La crise économique américaine commence à affecter sérieusement les entreprises du web, au point où même des services assez importants, comme Twitter, sont menacés. Et ce n'est qu'un début: les mois à venir s'annoncent encore plus difficiles pour ce secteur technologique grandement tributaire de la publicité en ligne et du financement en capital-risque.

C'est ce que laissent entendre, à l'unanimité, les analystes qui suivent de près l'évolution de la publicité dans les médias et sur l'internet, puisque ces dernières semaines, ils ont tous revu leurs prévisions à la baisse. À commencer par eMarketer, dont l'estimation des dépenses nord-américaines pour la publicité sur l'internet en 2009 a été revue à la baisse, passant de 30 milliards US à 25,7 milliards. Ce ralentissement ira jusqu'en 2012, avertissent ses analystes, qui voient la croissance des quatre prochaines années amputée de 25% environ.

 

Le groupe financier UBS va un peu plus loin dans ces analyses, précisant que cette réduction des dépenses publicitaires affectera davantage les entreprises qui ont plus de difficulté à comptabiliser et à traduire en chiffres bien précis l'impact de la publicité qu'ils affichent. Conclusion: même des sociétés web importantes comme eBay et Yahoo! pourraient s'en sortir difficilement, estime-t-on chez UBS. Google s'en tirera mieux, grâce à sa formule de publicité mesurable, ciblée en fonction des recherches lancées par les internautes sur sa page d'accueil.
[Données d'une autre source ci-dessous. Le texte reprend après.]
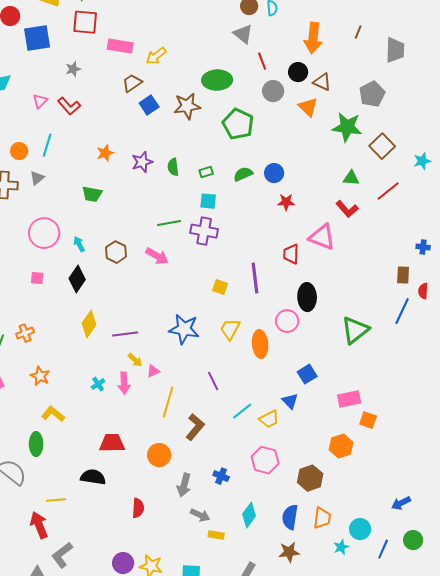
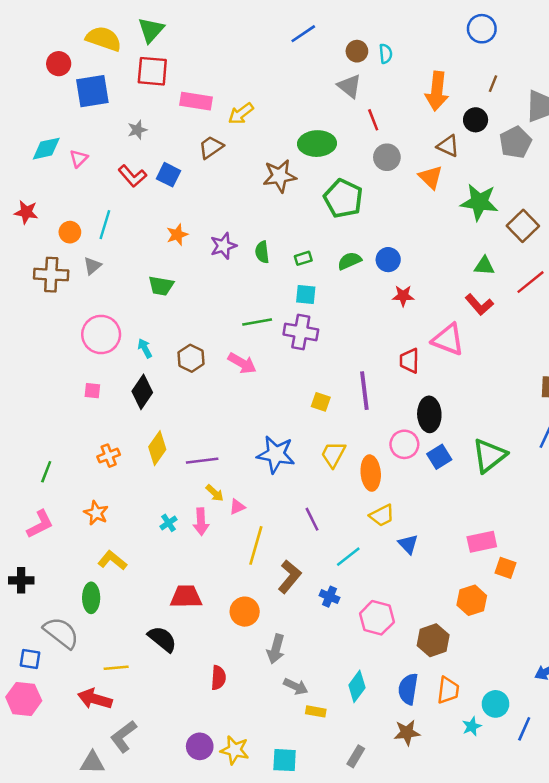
black circle: (298, 72) -> (476, 120), moved
gray pentagon: (372, 94) -> (515, 142), moved
pink triangle: (40, 101) -> (79, 159), moved
blue square: (149, 105) -> (168, 175), moved, turned -30
orange cross: (25, 333) -> (109, 456), moved
blue square: (307, 374) -> (439, 457), moved
yellow trapezoid: (269, 419) -> (382, 515), moved
blue cross: (221, 476) -> (330, 597), moved
black semicircle: (93, 477) -> (162, 639), turned 30
red arrow: (39, 525) -> (95, 699), turned -52

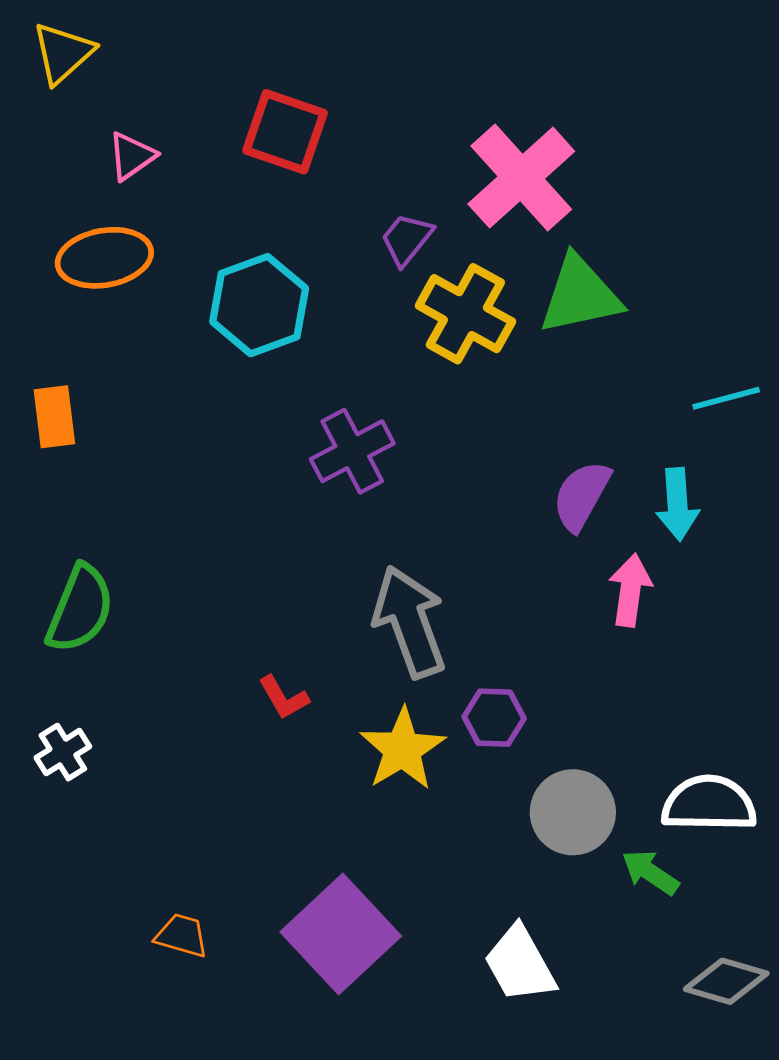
Le Canada n'échappera pas à cette tendance, mais la croissance devrait être au rendez-vous, pense Patrick Pierra, coprésident et chef de la direction du portail d'information Branchez-vous. «Le marché publicitaire en général va souffrir» explique-t-il, mais pour le moment, on ne table pas sur une contraction du marché publicitaire en ligne.»
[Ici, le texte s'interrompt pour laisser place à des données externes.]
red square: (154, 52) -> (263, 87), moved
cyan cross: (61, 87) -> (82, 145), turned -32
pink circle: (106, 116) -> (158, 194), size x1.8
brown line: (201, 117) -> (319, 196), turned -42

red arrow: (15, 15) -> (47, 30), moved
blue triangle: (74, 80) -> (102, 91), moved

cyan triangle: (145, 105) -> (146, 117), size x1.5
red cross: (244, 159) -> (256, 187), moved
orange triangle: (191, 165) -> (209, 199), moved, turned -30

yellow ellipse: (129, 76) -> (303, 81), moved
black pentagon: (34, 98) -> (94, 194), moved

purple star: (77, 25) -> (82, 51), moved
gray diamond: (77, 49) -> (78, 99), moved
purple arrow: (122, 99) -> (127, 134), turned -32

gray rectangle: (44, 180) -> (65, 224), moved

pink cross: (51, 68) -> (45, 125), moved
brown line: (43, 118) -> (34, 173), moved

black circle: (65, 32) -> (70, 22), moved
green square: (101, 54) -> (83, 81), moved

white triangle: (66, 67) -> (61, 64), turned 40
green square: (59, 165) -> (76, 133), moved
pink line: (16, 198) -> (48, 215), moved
M. Pierra ajoute que, par rapport aux médias traditionnels, l'internet a l'avantage d'être plus abordable, tout en permettant de bien cibler les clients potentiels. «Ça aurait été plus difficile il y a huit ou neuf ans, alors que la publicité en ligne était un phénomène encore naissant, dit-il. Aujourd'hui, nous avons un ciblage comportemental assez efficace, et ce qui est mesurable pourrait s'en sortir encore mieux.»

Les petites touchées

De tout ce qui vit sur l'internet, ce sont probablement les sites faisant dans le Web 2.0 qui risquent de souffrir le plus. Surtout ceux qui n'ont pas prévu de rentabiliser rapidement leurs opérations, avertit Ben Yoskovitz, fondateur du site de recrutement en ligne StandoutJobs. «C'est un défi pour toutes les startups (entreprise en démarrage), surtout si leur modèle d'affaires n'est pas déjà bien défini et que les revenus n'entreront pas avant les six ou sept prochains mois.»
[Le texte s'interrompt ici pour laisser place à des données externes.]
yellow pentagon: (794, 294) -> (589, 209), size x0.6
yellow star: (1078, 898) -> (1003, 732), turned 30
«Avec tous ces gens qui perdent leur emploi, les temps sont surtout durs pour les réseaux sociaux», continue l'entrepreneur montréalais. «Très peu de ces sites sont une nécessité. Twitter est un bon exemple.» Twitter, un service de microblogues qui tarde à se développer au-delà de la sphère des early «adopteurs», peine en effet à générer des revenus dignes de sa base d'utilisateurs, ce qui commence à inquiéter les analystes. On pourrait ajouter des sites comme Facebook à ces sites qui vivent encore principalement d'investissements privés.

C'est ce qui fait croire à Ben Yoskovitz qu'encore une fois, ce sont les plus petites entreprises qui vont subir les contrecoups de cette situation. Les investisseurs qui ont déjà placé leurs sous dans des sites de la stature de Twitter ou Facebook ne voudront pas les voir disparaître et seront plus enclins à réinvestir, au lieu de chercher à lancer de nouveaux services. «Il y a moins d'argent pour les nouvelles entreprises, et les attentes sont de plus en plus élevées, dit-il. Ce n'est pas le meilleur moment pour lancer un nouveau site Web 2.0.»